→ Required action
Copy out every line holding the string "reverse" from the records below.

==================================================

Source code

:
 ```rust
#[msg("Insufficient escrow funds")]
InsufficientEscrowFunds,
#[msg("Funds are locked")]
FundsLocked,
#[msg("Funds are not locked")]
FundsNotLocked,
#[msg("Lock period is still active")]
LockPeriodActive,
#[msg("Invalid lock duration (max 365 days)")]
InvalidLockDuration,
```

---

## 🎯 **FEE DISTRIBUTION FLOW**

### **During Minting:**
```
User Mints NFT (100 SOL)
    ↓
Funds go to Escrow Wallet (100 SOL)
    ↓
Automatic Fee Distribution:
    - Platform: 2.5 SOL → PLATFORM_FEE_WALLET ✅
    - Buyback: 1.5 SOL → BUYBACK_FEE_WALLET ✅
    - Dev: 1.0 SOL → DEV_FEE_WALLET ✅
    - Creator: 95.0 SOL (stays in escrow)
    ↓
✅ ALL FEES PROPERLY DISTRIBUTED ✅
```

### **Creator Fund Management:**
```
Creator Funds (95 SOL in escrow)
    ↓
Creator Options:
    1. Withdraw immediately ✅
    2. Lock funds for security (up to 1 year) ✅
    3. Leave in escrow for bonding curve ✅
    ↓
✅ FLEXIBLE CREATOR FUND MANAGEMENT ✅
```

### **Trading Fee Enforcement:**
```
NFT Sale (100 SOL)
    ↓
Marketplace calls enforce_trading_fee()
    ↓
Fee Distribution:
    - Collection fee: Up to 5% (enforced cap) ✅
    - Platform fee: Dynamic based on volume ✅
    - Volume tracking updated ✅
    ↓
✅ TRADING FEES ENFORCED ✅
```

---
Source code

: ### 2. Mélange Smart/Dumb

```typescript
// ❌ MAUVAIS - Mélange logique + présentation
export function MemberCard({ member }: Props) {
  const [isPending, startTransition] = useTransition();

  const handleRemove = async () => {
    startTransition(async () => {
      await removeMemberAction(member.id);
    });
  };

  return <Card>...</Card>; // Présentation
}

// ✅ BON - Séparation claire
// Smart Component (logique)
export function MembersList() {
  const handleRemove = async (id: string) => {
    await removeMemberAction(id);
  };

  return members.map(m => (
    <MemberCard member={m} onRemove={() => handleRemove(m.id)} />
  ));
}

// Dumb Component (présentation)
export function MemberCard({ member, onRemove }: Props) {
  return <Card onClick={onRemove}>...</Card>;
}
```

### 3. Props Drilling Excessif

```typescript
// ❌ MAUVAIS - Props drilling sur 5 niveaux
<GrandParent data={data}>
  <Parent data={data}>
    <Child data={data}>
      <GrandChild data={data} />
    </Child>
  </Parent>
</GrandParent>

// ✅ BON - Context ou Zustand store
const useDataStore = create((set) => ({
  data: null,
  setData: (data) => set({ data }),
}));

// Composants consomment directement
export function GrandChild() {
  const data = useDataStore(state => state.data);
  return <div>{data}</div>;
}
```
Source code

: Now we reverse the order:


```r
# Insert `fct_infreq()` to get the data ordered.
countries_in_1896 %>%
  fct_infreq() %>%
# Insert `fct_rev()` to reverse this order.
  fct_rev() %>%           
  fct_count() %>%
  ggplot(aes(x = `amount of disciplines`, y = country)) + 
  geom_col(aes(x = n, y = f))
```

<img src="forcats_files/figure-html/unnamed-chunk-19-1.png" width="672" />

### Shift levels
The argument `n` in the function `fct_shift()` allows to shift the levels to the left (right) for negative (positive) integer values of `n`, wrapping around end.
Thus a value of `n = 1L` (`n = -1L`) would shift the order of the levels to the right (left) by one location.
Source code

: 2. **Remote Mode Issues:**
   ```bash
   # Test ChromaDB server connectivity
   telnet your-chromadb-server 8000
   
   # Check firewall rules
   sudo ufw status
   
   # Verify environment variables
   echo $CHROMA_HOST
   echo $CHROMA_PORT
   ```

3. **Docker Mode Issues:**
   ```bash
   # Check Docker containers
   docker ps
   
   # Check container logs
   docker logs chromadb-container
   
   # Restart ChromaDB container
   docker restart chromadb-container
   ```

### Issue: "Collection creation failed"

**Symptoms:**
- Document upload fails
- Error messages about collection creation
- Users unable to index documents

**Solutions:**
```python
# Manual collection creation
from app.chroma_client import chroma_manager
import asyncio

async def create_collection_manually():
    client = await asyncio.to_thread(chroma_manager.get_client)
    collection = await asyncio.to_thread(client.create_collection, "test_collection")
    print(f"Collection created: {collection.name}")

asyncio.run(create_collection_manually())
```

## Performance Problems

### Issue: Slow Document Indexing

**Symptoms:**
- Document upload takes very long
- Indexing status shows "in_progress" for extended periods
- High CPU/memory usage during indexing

==================================================

→ Solution for this exercise
: Now we reverse the order:
# Insert `fct_rev()` to reverse this order.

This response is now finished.